Introduction: Epidemiological data on sickle cell disease (SCD) in the United States is incomplete, particularly at the state level. Current national prevalence estimates do not include SCD cases among people who migrate to the US from high prevalence areas and may result in an underestimation of the size of the prevalent population. To account for this gap, we constructed an epidemiological model that extrapolates SCD prevalent cases based on both US- and foreign-born populations in each state for 2021.

Methods: The total US SCD prevalent cases were estimated by the sum of US- and foreign-born SCD cases for each state. The US-born SCD cases in each state were calculated by applying the prevalence rates derived from new-born-screening studies to the US-born population. The foreign-born SCD cases were calculated by applying the average SCD prevalence rate from the literature for the Caribbean, Western Africa, and Middle and Southern Africa to the corresponding foreign-born populations of each state. These regions were selected due to their high endemic rates of SCD and availability of data required for the extrapolation. Other countries with high prevalence of SCD, such as other African regions, Middle Eastern countries, India, and Brazil, were not included in the analysis due to data limitations. Considering that people with SCD may have a lower propensity to migrate than the general population from these regions, we conservatively assumed that 25% of the total expected population of foreign-born SCD patients in each state would migrate to the US. The migration likelihood adjustment of 25% was based on benchmarking against state-specific SCD prevalence data published by the CDC and other modeling studies. A scenario with no migration adjustment was also explored.

Results: The model estimates that the total number of SCD cases in 50 states and Washington D.C. in the US was 120,156 cases in 2020, with 87% of the cases from the US-born population and 13% of the cases from immigrants from the Caribbean, Western Africa, and Middle and Southern Africa.

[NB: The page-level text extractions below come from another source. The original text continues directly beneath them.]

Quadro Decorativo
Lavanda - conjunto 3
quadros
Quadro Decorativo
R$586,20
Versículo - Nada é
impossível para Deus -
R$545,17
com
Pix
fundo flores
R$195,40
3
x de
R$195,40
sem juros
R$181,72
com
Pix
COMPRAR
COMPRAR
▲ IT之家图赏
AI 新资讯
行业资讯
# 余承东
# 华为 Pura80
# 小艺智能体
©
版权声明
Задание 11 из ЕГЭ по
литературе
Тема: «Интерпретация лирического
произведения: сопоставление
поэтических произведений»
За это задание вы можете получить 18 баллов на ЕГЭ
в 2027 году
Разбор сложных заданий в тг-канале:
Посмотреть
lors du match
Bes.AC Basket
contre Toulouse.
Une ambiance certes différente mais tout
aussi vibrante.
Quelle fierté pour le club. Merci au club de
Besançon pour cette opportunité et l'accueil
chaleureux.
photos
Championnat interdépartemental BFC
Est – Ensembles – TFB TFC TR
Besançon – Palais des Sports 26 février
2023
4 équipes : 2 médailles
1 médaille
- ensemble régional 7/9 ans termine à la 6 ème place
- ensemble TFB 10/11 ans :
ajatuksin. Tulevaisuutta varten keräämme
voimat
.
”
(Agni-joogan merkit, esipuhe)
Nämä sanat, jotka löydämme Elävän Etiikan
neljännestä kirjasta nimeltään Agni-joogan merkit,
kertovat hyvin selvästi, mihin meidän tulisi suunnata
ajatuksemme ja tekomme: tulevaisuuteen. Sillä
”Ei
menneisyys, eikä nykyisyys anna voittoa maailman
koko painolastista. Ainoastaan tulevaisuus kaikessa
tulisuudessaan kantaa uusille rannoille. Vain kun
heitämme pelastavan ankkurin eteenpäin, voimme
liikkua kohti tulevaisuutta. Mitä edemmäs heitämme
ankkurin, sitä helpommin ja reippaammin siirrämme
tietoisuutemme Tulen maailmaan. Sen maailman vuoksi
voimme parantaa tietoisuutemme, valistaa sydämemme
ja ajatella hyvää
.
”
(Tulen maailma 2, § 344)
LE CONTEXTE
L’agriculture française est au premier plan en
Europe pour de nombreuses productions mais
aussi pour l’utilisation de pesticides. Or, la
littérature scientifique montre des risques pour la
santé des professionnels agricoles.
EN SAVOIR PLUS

Florida (13,886 cases), New York (11,715 cases), Texas (9,416 cases), Georgia (7,088 cases), and Maryland (5,812 cases) have the highest SCD burden. In nine states, prevalent SCD cases increased by more than 25% when the non-US-born SCD population is included. The proportion of total SCD cases attributable to immigrants varies widely by state (0-73%). When not adjusting for migration likelihood, the estimate of SCD prevalent cases in the US was 167,484 cases.

Conclusion: The prevalence of SCD and other hemoglobinopathies is growing in the US due to changing migration patterns. The total number of SCD prevalent cases estimated by the model is higher than the frequently cited national estimate of ~100,000 cases. We account for the difference by considering SCD cases from the immigrant population, which was lacking in previous national-level epidemiology estimates that use new-born screening methods. Implications of undercounting SCD cases is significant when considering healthcare resource planning. While the CDC's Sickle Cell Data Collection (SCDC) program is undertaking a significant effort to better understand SCD prevalence at the state level, the scope of the program does not include all US states. More research is needed to obtain accurate and up-to-date SCD epidemiology in the US.

Limitations: This extrapolation is limited by the accuracy of the US-born and foreign-born populations census reporting. US-born SCD prevalent cases may be underestimated as the new-born screening-based SCD prevalence used in the analysis may be outdated. The extrapolation only included the foreign-born population from three regions, which may underestimate SCD prevalent cases. This model does not account for inter-state migration patterns.